Por isto mesmo, aos trotistas ferrenho, impõe-se outra perspectiva, a do troto educativo, exeqüível mediante ‘imposição’ de o calouro cultivar uma árvore (incumbindo-lhe dela zelar, até sua colação de grau), doar um livro à biblioteca, ministrar palestra em escola de nível médio ou fundamental, ad exemplum. Em definitivo, atos de barbárie, de constrangimento, de destruição não se coadunam ao ambiente universitário, vocacionado ao crescimento intelectual/social/humano, sob todos os aspectos.”

Os violentos trotistas deixaram o campus da universidade em alvoroço, agredindo pessoas, desfechando chutes às portas das salas de aula, arremessando água e tinta nos colegas e provocando a interrupção do fornecimento de energia elétrica. Segundo o julgador federal, houve dolo na ação dos estudantes. Asseverou ele: “De forma livre e desembaraçada, em regime de cooperação mútua, destruíram patrimônio da União, sob grave ameaça, consistente no temor provocado nos discentes do 1º período do curso de Ciências Contábeis da Universidade Federal de Rondônia”.

CONDENAÇÃO DOS TROTISTAS BADERNEIROS

A dosagem individual das penas ficou assim: Eduardo Ferreira Marinho, que tinha menos de 21 anos na época dos fatos, tido pela Justiça Federal como líder da ação criminosa, foi condenado a 01 ano e 23 dias de detenção e multa; José Aroldo Costa Carvalho Júnior, com menos de 21 anos à época dos fatos, foi condenado a 09 meses e 17 dias de detenção e multa; Aécio Trigueiro Monte foi condenado a 09 meses e 17 dias de detenção e multa; e Sandro Rodrigues de Souza Munhoz foi condenado a 01 ano de detenção e multa.
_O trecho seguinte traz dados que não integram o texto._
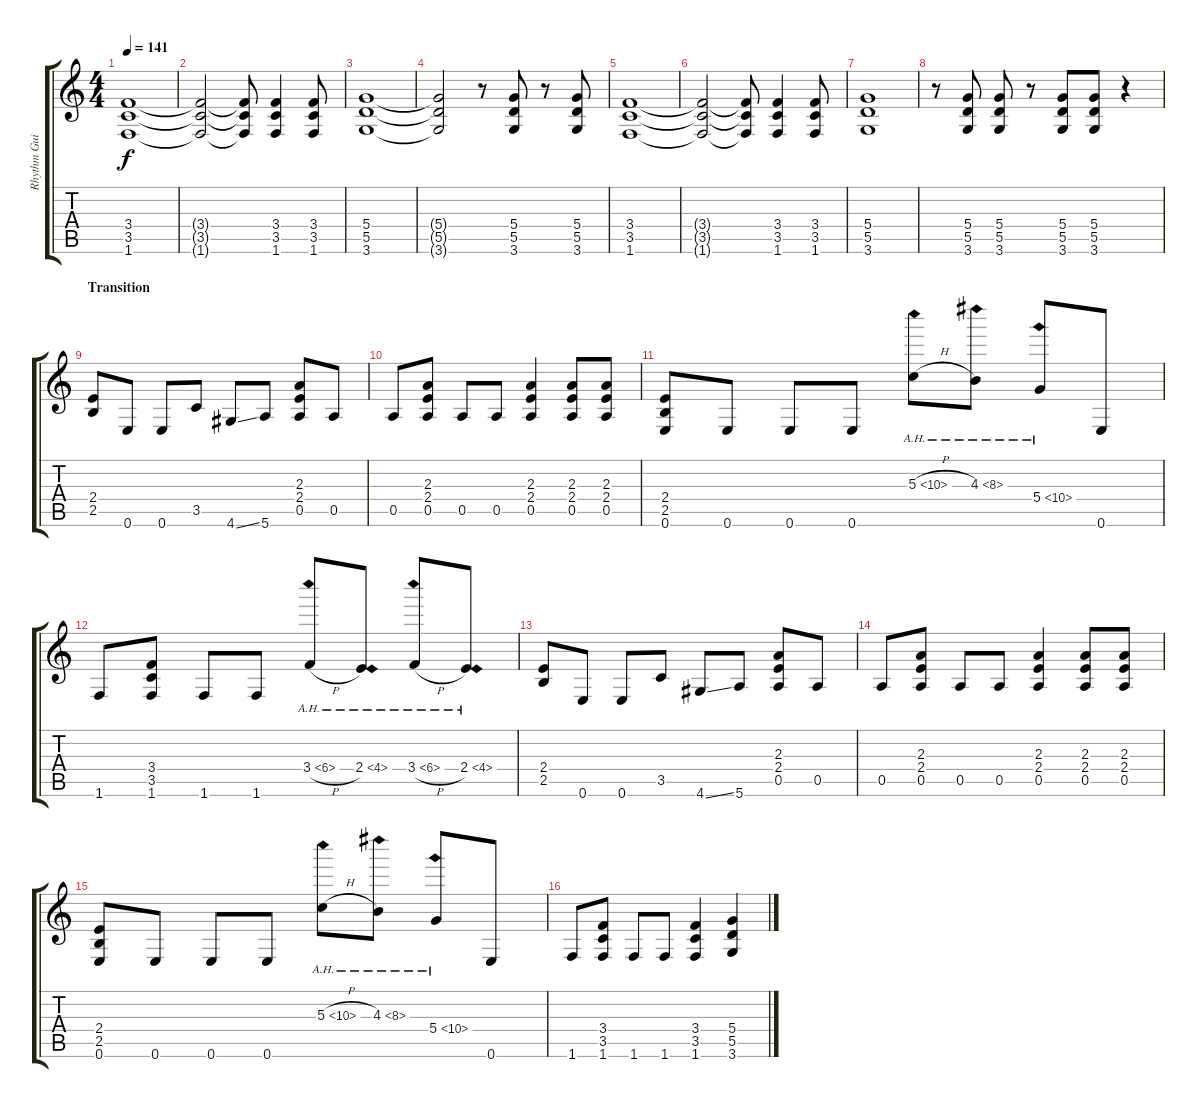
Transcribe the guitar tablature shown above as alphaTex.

\track ("Rhythm Guitar" "Rhythm Gui") {instrument distortionguitar}
\staff {score tabs}
\tuning (E4 B3 G3 D3 A2 E2) {hide}
\ts (4 4)
\tempo 141
\clef g2
\ks c
(3.4 3.5 1.6).1{dy f} |
(3.4{t} 3.5{t} 1.6{t}).2 (3.4{t} 3.5{t} 1.6{t}).8 (3.4 3.5 1.6).4 (3.4 3.5 1.6).8 |
(5.4 5.5 3.6).1 |
(5.4{t} 5.5{t} 3.6{t}).2 r.8 (5.4 5.5 3.6).8 r.8 (5.4 5.5 3.6).8 |
(3.4 3.5 1.6).1 |
(3.4{t} 3.5{t} 1.6{t}).2 (3.4{t} 3.5{t} 1.6{t}).8 (3.4 3.5 1.6).4 (3.4 3.5 1.6).8 |
(5.4 5.5 3.6).1 |
r.8 (5.4 5.5 3.6).8 (5.4 5.5 3.6).8 r.8 (5.4 5.5 3.6).8 (5.4 5.5 3.6).8 r.4 |
\section ("" "Transition")
(2.4 2.5).8 0.6.8 0.6.8 3.5.8 4.6{ss}.8 5.6.8 (2.3 2.4 0.5).8 0.5.8 |
0.5.8 (2.3 2.4 0.5).8 0.5.8 0.5.8 (2.3 2.4 0.5).4 (2.3 2.4 0.5).8 (2.3 2.4 0.5).8 |
(2.4 2.5 0.6).8 0.6.8 0.6.8 0.6.8 5.3{ah 5 h}.8 4.3{ah 4}.8 5.4{ah 5}.8 0.6.8 |
1.6.8 (3.4 3.5 1.6).8 1.6.8 1.6.8 3.4{ah 3 h}.8 2.4{ah 2}.8 3.4{ah 3 h}.8 2.4{ah 2}.8 |
(2.4 2.5).8 0.6.8 0.6.8 3.5.8 4.6{ss}.8 5.6.8 (2.3 2.4 0.5).8 0.5.8 |
0.5.8 (2.3 2.4 0.5).8 0.5.8 0.5.8 (2.3 2.4 0.5).4 (2.3 2.4 0.5).8 (2.3 2.4 0.5).8 |
(2.4 2.5 0.6).8 0.6.8 0.6.8 0.6.8 5.3{ah 5 h}.8 4.3{ah 4}.8 5.4{ah 5}.8 0.6.8 |
1.6.8 (3.4 3.5 1.6).8 1.6.8 1.6.8 (3.4 3.5 1.6).4 (5.4 5.5 3.6).4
O juiz, no entanto, substituiu as penas privativas de liberdade pelo pagamento de salários mínimos em prol de entes públicos, ficando assim: Eduardo Ferreira: condenado a pagar 05 salários mínimos; José Aroldo Costa Carvalho Júnior: 2,5 salários; Aécio Trigueiro Monte: 2,5; e Sandro Rodrigues de Souza Munhoz: 03 salários mínimos. Os condenados terão de fazer o depósito da pena pecuniária de uma só vez, no prazo de dez dias após o trânsito em julgado da sentença.